Audrée Elliott, Pierre-André Dubé, Amélie Cossette-Côté, Laura Patakfalvi, Eric Villeneuve, Martin Morris & Sophie Gosselin
Intraosseous (IO) access is an established route of administration in resuscitation situations. Patients with serious poisoning presenting to the emergency department may require urgent antidote therapy. However, intravenous (IV) access is not always readily available.
This study reviews the current evidence for IO administration of antidotes that could be used in poisoning. The primary outcome was mortality as a surrogate of efficacy. Secondary outcomes included hemodynamic variables, electrocardiographic variables, neurological status, pharmacokinetics outcomes, and adverse effects as defined by each article.
A medical librarian created a systematic search strategy for Medline, subsequently translated to Embase, BIOSIS, PubMed, Web of Science, Cochrane, Database of Abstracts of Reviews of Effects (DARE), and the CENTRAL clinical trial register, all of which we searched from inception to 30 June 2016. Interventions included IO administration of selected antidotes. Articles included volunteer studies, poisoning, or other resuscitation contexts such as cardiac arrest, burns, dehydration, seizure, hemorrhagic shock, or undifferentiated shock.
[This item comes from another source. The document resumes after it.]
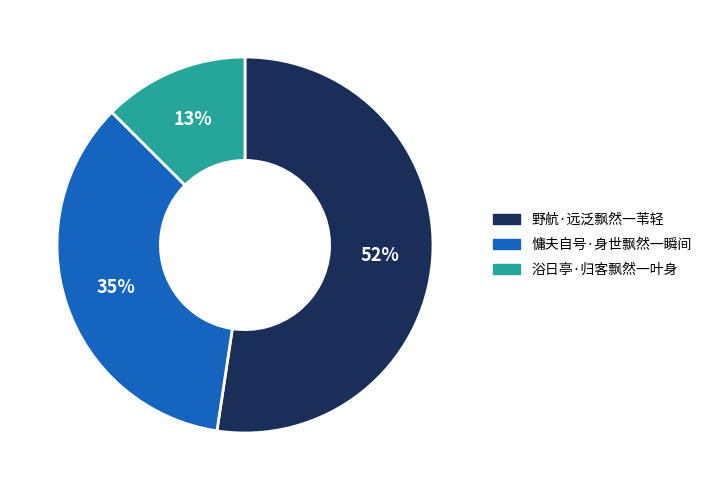

How many slices are in this pie chart?

3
We considered all human studies and animal experiments to the exception of in vitro studies. Two reviewers independently selected studies, and a third adjudicated in case of disagreement. Three reviewers extracted all relevant data. Three reviewers evaluated the risk of bias and quality of the articles using specific scales according to each type of study design.
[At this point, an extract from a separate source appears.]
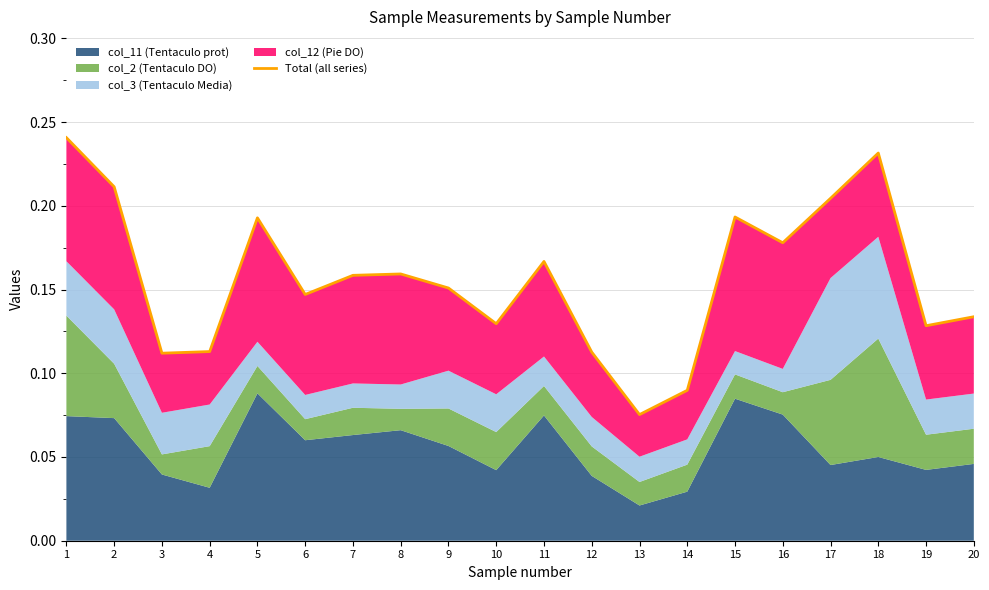

What is the difference between the maximum and minimum values?

0.2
A total of 47 publications (46 articles and one abstract) met our inclusion criteria and described IO administration of 13 different antidotes. These included one case series and 21 case reports describing 26 patients, and 25 animal experiments. Of those, seven human case reports and four animal experiments specifically reported the use of antidotes in poisoning. Human case reports suggested favorable outcomes with IO use of atropine, diazepam, hydroxocobalamin, insulin, lipid emulsion, methylene blue, phentolamine, prothrombin complex concentrate, and sodium bicarbonate. Clinical outcomes varied according to the antidote used. The only reported adverse event was ventricular tachycardia following IO naloxone. Regarding the animal experiments, IO administration of lipid emulsion and of hydroxocobalamin showed improved survival in bupivacaine-poisoned rats and in cyanide-intoxicated swine, respectively. Animal data also suggested an equivalent bio-availability between IO and IV administration for atropine, calcium chloride, dextrose 50%, diazepam, methylene blue, pralidoxime, and sodium bicarbonate. Adverse effect reporting of fat emboli after IO administration of sodium bicarbonate, for example, was conflicting due to the significant heterogeneity in the timing of lung examination across studies.
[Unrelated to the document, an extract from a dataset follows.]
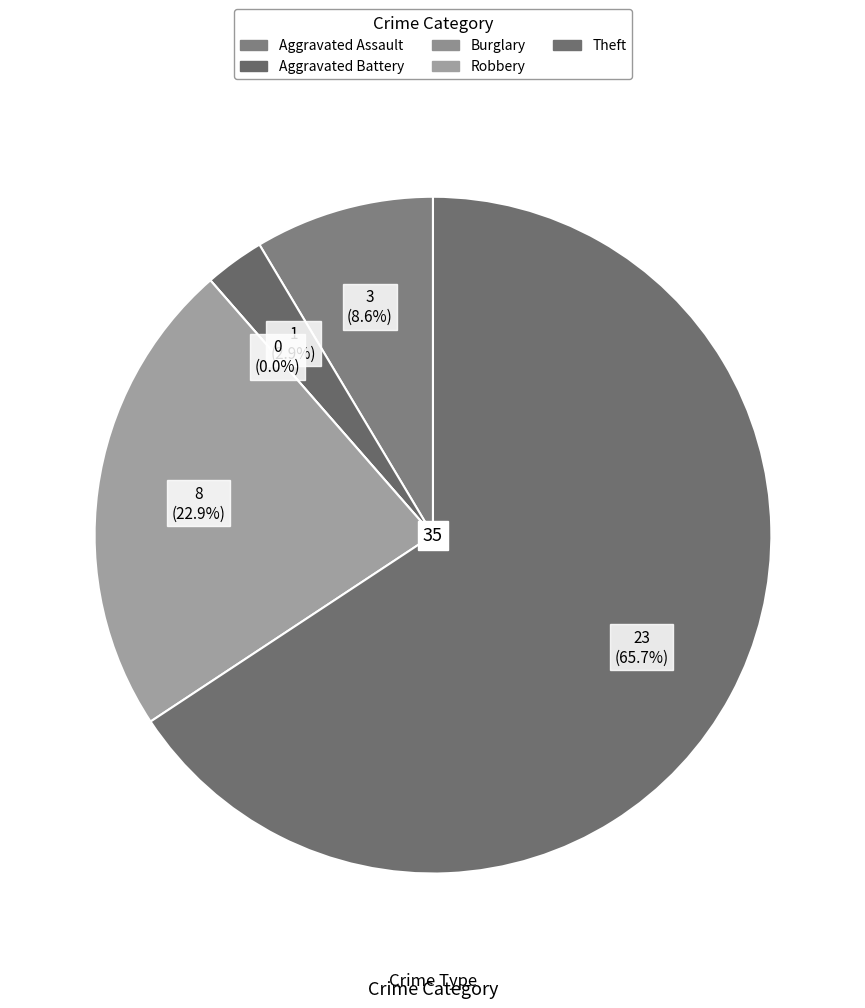

Which has a higher value, Robbery or Burglary?

Robbery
The evidence supporting the use of IO route for the administration of antidotes in a context of poisoning is scarce. The majority of the evidence consists of case reports and animal experiments. Common antidotes such as acetylcysteine, fomepizole, and digoxin-specific antibody fragments have not been studied or reported with the use of the IO route. Despite the low-quality evidence available, IO access is a potential option for antidotal treatments in toxicological resuscitation when IV access is unavailable.